JAKARTA – Kementerian Perdagangan (Kemendag) menegaskan bahwa fenomena Rojali (rombongan jarang beli) di pusat perbelanjaan tidak mencerminkan penurunan daya beli masyarakat. Direktur Bina Usaha Perdagangan Kemendag, Septo Soepriyatno, menyatakan daya beli masyarakat masih terjaga, merujuk pada Hasil Survei Penjualan Eceran (SPE) Bank Indonesia Mei 2025 yang menunjukkan Indeks Penjualan Riil (IPR) tumbuh 1,9% year-on-year (yoy).
"Meski ada kontraksi bulanan, kondisinya lebih baik dibanding April. Fenomena nongkrong di mal memang memengaruhi IPR, tetapi ini tidak bisa disimpulkan sebagai penurunan daya beli karena banyak faktor lain yang terlibat," jelas Septo, Senin (21/7/2025).

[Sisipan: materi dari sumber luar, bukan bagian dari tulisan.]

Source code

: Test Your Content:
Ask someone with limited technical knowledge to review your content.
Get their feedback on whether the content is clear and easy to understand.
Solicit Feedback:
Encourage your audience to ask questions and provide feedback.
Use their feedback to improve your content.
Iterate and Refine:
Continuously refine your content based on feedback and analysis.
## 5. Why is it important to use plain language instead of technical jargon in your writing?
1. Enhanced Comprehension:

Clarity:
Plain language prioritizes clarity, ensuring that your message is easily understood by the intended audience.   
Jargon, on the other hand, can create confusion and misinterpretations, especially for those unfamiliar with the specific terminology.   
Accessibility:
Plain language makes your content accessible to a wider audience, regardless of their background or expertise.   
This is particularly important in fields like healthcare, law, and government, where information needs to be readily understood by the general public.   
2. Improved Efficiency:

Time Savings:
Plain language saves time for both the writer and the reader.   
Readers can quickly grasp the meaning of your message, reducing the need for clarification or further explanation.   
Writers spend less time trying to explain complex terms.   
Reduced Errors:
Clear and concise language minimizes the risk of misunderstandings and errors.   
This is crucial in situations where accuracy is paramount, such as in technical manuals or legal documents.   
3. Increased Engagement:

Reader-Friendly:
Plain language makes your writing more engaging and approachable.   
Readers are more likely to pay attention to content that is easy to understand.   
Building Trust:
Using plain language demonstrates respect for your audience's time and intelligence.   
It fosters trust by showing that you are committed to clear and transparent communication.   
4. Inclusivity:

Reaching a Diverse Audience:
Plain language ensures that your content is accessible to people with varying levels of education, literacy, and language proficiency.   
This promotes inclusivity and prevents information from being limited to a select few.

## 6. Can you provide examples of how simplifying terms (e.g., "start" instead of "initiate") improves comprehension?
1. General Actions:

Menurut Septo, Rojali justru menunjukkan perubahan pola konsumsi masyarakat yang kini memanfaatkan mal tidak hanya untuk berbelanja, tetapi juga sebagai ruang publik dan tempat rekreasi. Fenomena ini dapat dimanfaatkan pelaku ritel dengan mengubah strategi bisnis, seperti memperbanyak penyewa di sektor gaya hidup serta makanan dan minuman (FnB).
"Kami melihat ini sebagai sinyal positif bahwa masyarakat kembali ke pusat belanja, sekaligus peluang bagi ritel untuk bertransformasi dengan model bisnis yang lebih adaptif dan terintegrasi digital," tambahnya.

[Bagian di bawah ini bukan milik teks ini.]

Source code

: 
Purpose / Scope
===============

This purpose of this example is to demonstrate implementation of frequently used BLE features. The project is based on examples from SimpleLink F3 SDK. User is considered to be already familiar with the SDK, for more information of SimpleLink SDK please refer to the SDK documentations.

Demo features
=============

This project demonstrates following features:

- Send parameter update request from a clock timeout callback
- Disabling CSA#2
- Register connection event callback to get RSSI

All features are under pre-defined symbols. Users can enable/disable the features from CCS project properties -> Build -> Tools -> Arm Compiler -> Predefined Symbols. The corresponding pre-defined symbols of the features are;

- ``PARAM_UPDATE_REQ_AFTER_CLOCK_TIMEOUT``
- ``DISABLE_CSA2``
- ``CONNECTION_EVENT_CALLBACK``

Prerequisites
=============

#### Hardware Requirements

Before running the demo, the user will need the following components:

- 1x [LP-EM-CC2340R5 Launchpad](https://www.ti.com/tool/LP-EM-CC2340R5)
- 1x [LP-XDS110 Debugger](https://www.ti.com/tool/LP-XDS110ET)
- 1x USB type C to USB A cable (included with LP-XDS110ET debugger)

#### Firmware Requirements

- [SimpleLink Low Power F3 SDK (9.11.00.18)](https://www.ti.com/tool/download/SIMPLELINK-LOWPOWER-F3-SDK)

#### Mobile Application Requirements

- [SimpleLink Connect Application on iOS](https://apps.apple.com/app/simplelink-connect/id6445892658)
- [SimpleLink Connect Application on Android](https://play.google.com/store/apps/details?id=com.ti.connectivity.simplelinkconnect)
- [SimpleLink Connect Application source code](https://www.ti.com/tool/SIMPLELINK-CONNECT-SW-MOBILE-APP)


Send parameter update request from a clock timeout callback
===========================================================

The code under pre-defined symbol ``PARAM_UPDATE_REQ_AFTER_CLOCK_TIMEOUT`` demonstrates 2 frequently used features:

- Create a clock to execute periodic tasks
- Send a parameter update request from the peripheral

Data MarkPlus 2024 menunjukkan 58,74% konsumen cenderung jarang beli secara langsung. Septo menduga, banyak dari Rojali sebenarnya melakukan *showrooming*—memeriksa barang secara fisik sebelum membelinya secara online. Selain itu, transaksi di sektor FnB juga meningkat, menunjukkan bahwa meski terlihat hanya nongkrong, masyarakat tetap berkonsumsi dengan jenis produk yang berbeda.
Fenomena Rojali sebelumnya sempat dikeluhkan pemilik kafe di Yogyakarta, Agus Arya, yang menyoroti kebiasaan mahasiswa yang datang ke kafe hanya untuk memakai WiFi tanpa memesan makanan atau minuman. Namun, Kemendag menekankan bahwa hal ini lebih mencerminkan perubahan perilaku konsumen daripada indikator ekonomi yang melemah.